Another person stepped forward. His jacket was torn, and his face rough with stubble. He pulled off his gas mask and crouched in front of Kael, eyeing him with the same careful intensity.
“Man walks into a bar with a giraffe,” he began, grinning. “They both get drunk. The giraffe passes out, and the man goes to leave. The bartender goes, ‘Hey! You can’t leave that lying there!’ The man says, ‘Why? It’s not a lion—it’s a f*****g giraffe.’”
He paused, clearly waiting for a laugh.
Kael just stared at him, too lost to even try to get it.
The man sighed and pushed himself to his feet. “No sense of humor, this one,” he muttered to the woman. “You two should get along just fine.”
All the while, Kael’s head felt heavy. He thought about his sister, about the car, then about waking up in that dark alley.
‘Just a moment ago, I thought I died… and now… now this?’
Even his own thoughts couldn’t keep up with what was happening.
The woman, Selena he'd learn later, pulled a chair closer and sat across from him, moving with the kind of ease that said she’d done this far too many times before.
“Please,” Kael stated quietly, “what is this place?”
Selena looked around at the boarded-up walls and the weary survivors huddled in silence. Then she looked back at him. “Hell,” she said. “Or something close to it. Definitely not a heaven.”
She leaned forward slightly, studying him. “So, who are you? You’re not from here, are you? You’ve got that lost look in your eyes. You’re not one of the Riders, right?”
“Riders?” he asked, confused.
A dry chuckle came from across the room.
“Nah,” the man said, leaning on the counter with a bottle in his hand. “He’s just a regular-ass human.”
“I’m… I’m no one,” Kael murmured.
The man scoffed and took a drink.
“I was trying to save my sister,” Kael went on. “She was taken. Then a car came out of nowhere. Next thing I know, I’m… here. Waking up in some alley. Everything’s wrong. Everything’s so different.”
The man set his bottle down with a sigh and walked over. He crouched in front of Kael again.
“What’s your name, kid?” he asked.
“Kael.”
“Well, Kael, I’m Tucker. This is Selena. And we’ve got some very bad news.”
Selena nodded slowly. “It started as riots,” she said quietly. “People thought it was just fights breaking out in small towns. But it spread fast. Then one day, it wasn’t on the news anymore. It was outside your house, coming through your windows.”
She paused, becoming that more serious. “It’s not just a sickness. It’s a virus, an infection brought on by… something not from here. Alien spores, maybe. No one knows. But it changes people.

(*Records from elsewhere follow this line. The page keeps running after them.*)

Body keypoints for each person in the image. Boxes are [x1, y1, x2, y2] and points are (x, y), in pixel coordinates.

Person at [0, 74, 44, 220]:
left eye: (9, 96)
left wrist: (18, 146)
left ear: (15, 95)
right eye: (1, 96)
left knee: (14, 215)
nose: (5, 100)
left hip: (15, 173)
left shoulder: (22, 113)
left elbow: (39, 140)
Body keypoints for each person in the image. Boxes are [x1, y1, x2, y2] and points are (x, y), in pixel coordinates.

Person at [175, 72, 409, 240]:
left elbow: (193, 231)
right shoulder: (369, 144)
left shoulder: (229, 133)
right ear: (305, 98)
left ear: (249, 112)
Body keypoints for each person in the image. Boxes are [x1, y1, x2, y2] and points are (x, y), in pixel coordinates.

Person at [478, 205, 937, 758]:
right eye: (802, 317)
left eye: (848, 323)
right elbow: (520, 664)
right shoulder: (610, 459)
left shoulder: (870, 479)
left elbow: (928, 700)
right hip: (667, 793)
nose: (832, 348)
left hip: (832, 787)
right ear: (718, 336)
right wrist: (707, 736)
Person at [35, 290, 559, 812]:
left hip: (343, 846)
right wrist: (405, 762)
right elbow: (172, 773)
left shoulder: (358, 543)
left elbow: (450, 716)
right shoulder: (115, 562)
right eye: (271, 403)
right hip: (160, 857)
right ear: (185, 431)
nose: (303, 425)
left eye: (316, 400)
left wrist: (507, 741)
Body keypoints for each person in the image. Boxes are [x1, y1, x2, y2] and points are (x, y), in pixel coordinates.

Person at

Twists them. You’ve seen them—those things out there.”
Kael swallowed hard. “So… what happened to the cities? What about the army? The government? Someone must be helping.”
Tucker let out a low laugh. It wasn’t a happy one.

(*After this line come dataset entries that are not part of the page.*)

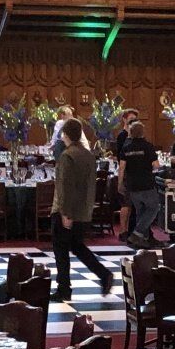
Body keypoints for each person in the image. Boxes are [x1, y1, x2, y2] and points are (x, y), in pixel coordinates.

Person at [52, 120, 114, 302]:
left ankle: (64, 288)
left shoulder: (67, 156)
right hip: (84, 210)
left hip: (66, 210)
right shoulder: (88, 155)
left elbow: (65, 186)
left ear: (66, 135)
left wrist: (65, 213)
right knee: (77, 246)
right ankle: (103, 274)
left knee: (60, 250)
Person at [119, 119, 163, 246]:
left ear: (131, 133)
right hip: (147, 184)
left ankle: (142, 239)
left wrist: (120, 184)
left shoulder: (126, 148)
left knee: (141, 212)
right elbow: (156, 165)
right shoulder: (148, 146)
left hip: (132, 186)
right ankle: (137, 234)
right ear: (143, 132)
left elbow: (121, 168)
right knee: (154, 208)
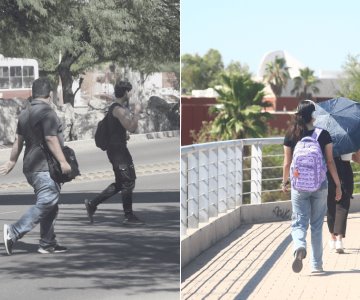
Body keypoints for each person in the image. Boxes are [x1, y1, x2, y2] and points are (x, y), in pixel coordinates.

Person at [0, 77, 71, 255]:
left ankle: (47, 243)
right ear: (51, 94)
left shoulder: (25, 113)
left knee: (51, 204)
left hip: (30, 167)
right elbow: (50, 138)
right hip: (44, 166)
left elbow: (18, 141)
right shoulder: (48, 112)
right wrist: (63, 162)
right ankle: (14, 232)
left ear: (33, 93)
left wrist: (11, 161)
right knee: (47, 200)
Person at [282, 100, 342, 273]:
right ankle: (316, 265)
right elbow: (330, 162)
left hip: (298, 186)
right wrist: (337, 185)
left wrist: (285, 181)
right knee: (316, 225)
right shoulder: (323, 134)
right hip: (320, 185)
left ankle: (300, 247)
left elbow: (287, 163)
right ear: (314, 116)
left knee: (299, 223)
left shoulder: (291, 134)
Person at [84, 80, 143, 225]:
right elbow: (132, 127)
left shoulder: (115, 108)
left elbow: (121, 129)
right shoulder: (118, 109)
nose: (131, 94)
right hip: (118, 151)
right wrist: (136, 113)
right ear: (125, 93)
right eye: (130, 91)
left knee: (122, 182)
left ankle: (92, 204)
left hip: (117, 149)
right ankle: (128, 216)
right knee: (128, 181)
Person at [327, 150, 360, 253]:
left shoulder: (326, 135)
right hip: (345, 169)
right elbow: (357, 158)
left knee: (331, 203)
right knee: (343, 204)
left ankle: (333, 237)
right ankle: (339, 240)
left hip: (329, 168)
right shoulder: (349, 137)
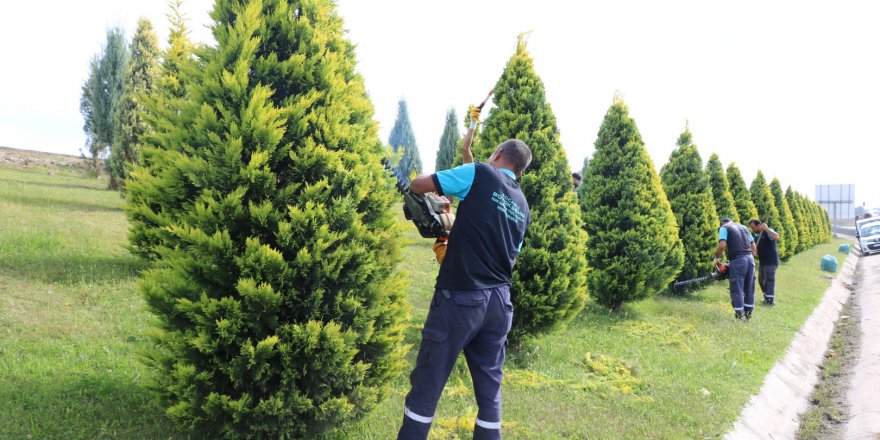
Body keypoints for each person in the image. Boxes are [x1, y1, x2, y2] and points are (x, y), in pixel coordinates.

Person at [398, 138, 532, 440]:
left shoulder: (480, 173)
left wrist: (445, 225)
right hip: (499, 304)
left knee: (427, 385)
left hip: (461, 298)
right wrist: (455, 232)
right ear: (519, 171)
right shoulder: (523, 206)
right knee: (489, 396)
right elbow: (507, 251)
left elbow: (419, 184)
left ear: (497, 154)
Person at [714, 217, 757, 320]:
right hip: (750, 259)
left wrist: (715, 259)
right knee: (749, 287)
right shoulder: (744, 228)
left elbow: (722, 245)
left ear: (722, 223)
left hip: (738, 260)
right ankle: (748, 314)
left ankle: (740, 315)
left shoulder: (724, 227)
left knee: (736, 287)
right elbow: (753, 247)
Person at [749, 218, 780, 306]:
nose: (752, 229)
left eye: (753, 227)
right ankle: (767, 298)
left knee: (769, 279)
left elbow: (776, 237)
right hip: (763, 261)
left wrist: (766, 229)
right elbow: (755, 249)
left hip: (771, 261)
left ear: (759, 225)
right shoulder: (755, 235)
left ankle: (770, 301)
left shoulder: (768, 231)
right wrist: (755, 252)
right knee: (761, 280)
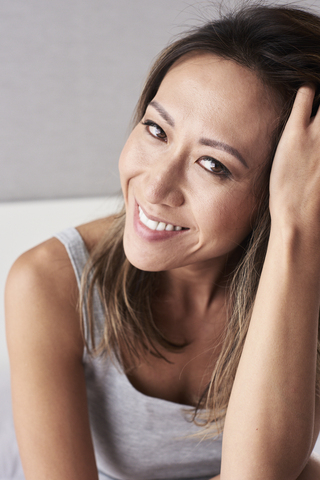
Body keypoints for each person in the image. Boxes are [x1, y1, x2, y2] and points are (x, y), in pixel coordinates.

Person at [5, 3, 320, 479]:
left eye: (214, 165)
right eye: (156, 130)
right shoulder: (48, 283)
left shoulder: (305, 289)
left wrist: (296, 230)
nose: (153, 188)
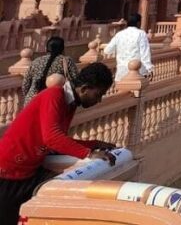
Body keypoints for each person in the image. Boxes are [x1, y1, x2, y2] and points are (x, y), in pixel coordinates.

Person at [0, 63, 116, 225]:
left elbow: (58, 139)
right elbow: (52, 138)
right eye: (98, 94)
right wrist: (88, 153)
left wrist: (94, 144)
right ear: (84, 88)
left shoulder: (69, 103)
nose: (99, 100)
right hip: (9, 171)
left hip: (29, 170)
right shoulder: (54, 95)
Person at [22, 36, 79, 105]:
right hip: (52, 101)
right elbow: (76, 79)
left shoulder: (36, 61)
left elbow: (25, 84)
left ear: (47, 48)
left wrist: (29, 95)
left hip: (32, 101)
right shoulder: (66, 61)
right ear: (62, 49)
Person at [103, 14, 153, 82]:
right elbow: (145, 53)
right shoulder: (141, 34)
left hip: (121, 72)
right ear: (138, 23)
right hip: (137, 73)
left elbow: (107, 50)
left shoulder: (119, 34)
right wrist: (149, 68)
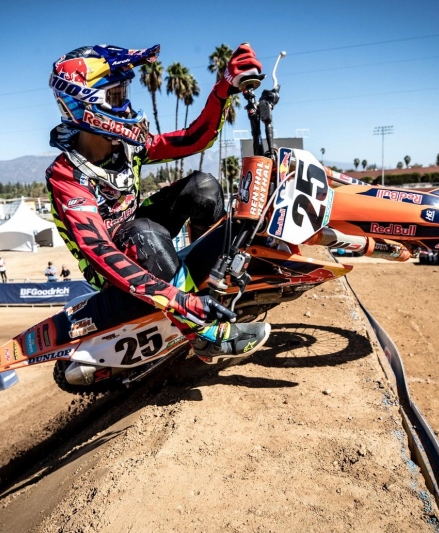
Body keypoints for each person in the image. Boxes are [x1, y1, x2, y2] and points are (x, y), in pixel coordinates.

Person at [44, 42, 270, 363]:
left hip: (138, 230)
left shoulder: (127, 146)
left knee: (202, 186)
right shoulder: (66, 176)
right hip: (108, 268)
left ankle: (214, 279)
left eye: (124, 93)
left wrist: (223, 89)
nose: (125, 106)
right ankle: (204, 335)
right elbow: (99, 250)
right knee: (142, 233)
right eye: (115, 97)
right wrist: (182, 302)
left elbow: (194, 139)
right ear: (84, 104)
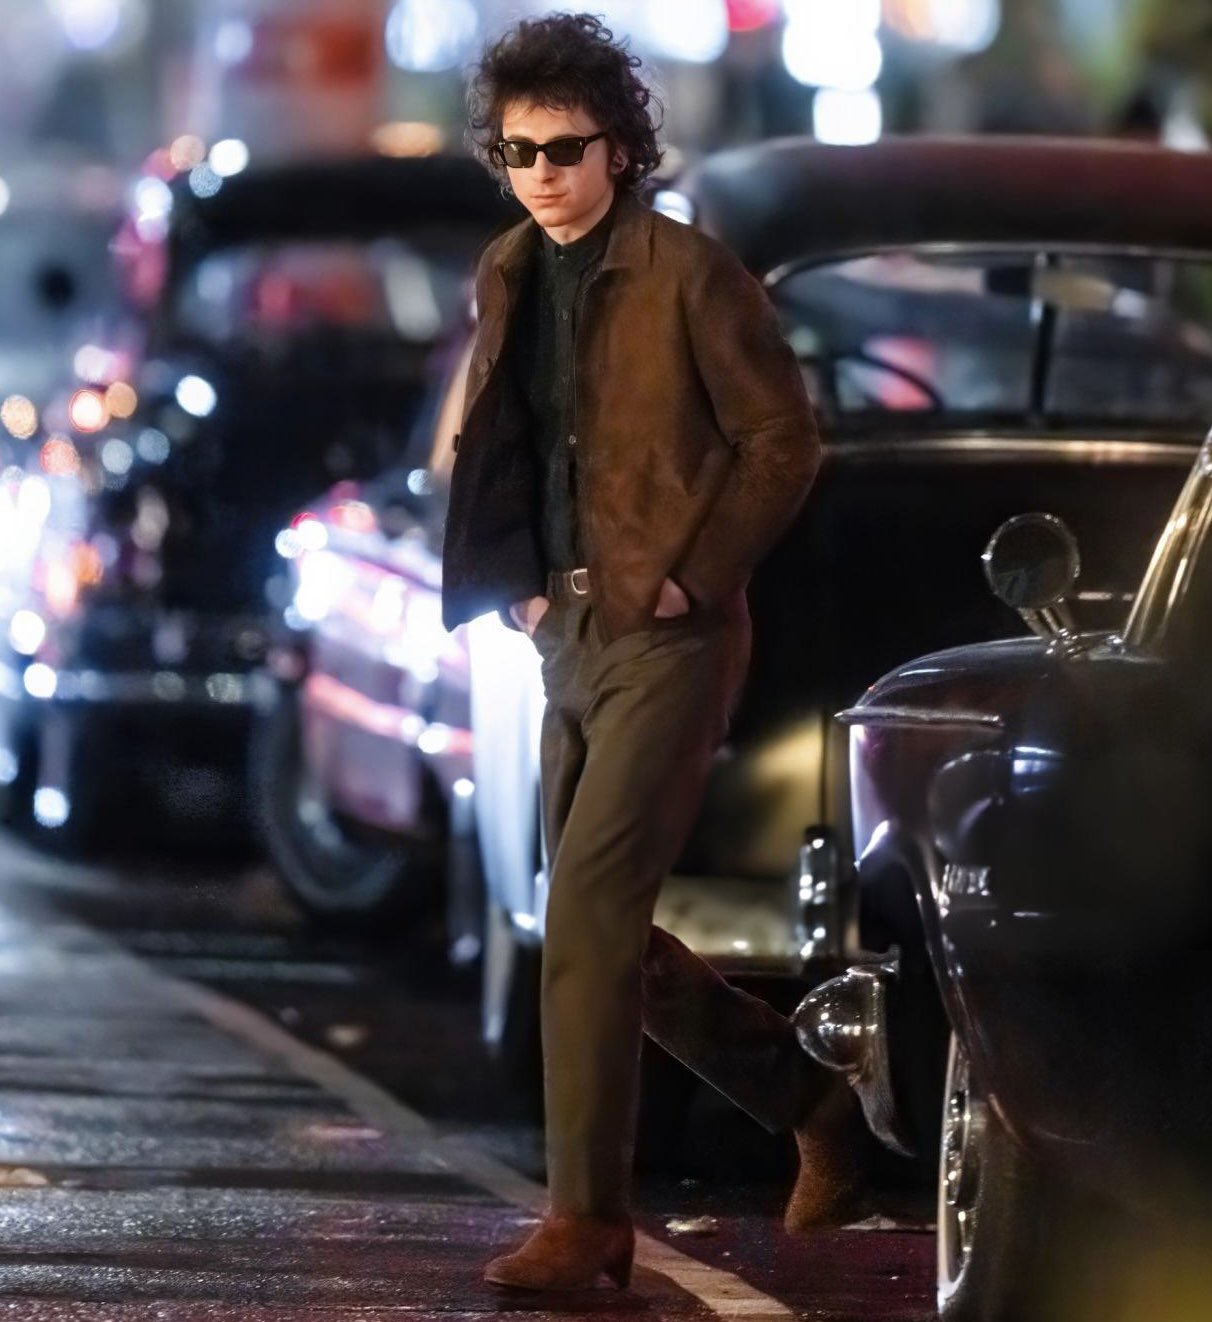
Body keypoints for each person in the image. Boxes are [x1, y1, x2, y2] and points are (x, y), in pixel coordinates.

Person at [442, 12, 855, 1294]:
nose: (542, 173)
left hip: (670, 636)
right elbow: (504, 440)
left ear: (620, 147)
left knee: (586, 911)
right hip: (563, 633)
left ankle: (587, 1221)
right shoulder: (509, 267)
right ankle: (810, 1093)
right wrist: (520, 590)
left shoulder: (690, 274)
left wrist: (693, 576)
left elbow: (783, 440)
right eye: (518, 151)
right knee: (596, 922)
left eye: (565, 148)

“There’s no government, kid.”
“What?” Kael blinked, trying to take it in. “No, there’s always a government. There has to be—someone in charge, someone—”
Tucker cut him off with a small shake of his head. “Not anymore, there isn't. Not for a long time.” His tone wasn’t bitter, just worn out, like he'd said the same thing too many times. “There’s no government. No army. No power. No TV. Nothing. Just us, trying our possible best to stay alive and keep people breathing.”
He reached into his pocket and pulled out a small green metal disc. A bear symbol was carved neatly into it.
“But that’s where we come in,” Tucker said, standing a little taller with a hint of pride in his voice.
Kael looked up, confused. “We?”
The man nodded. “Ever heard of the term… Kamen Riders?”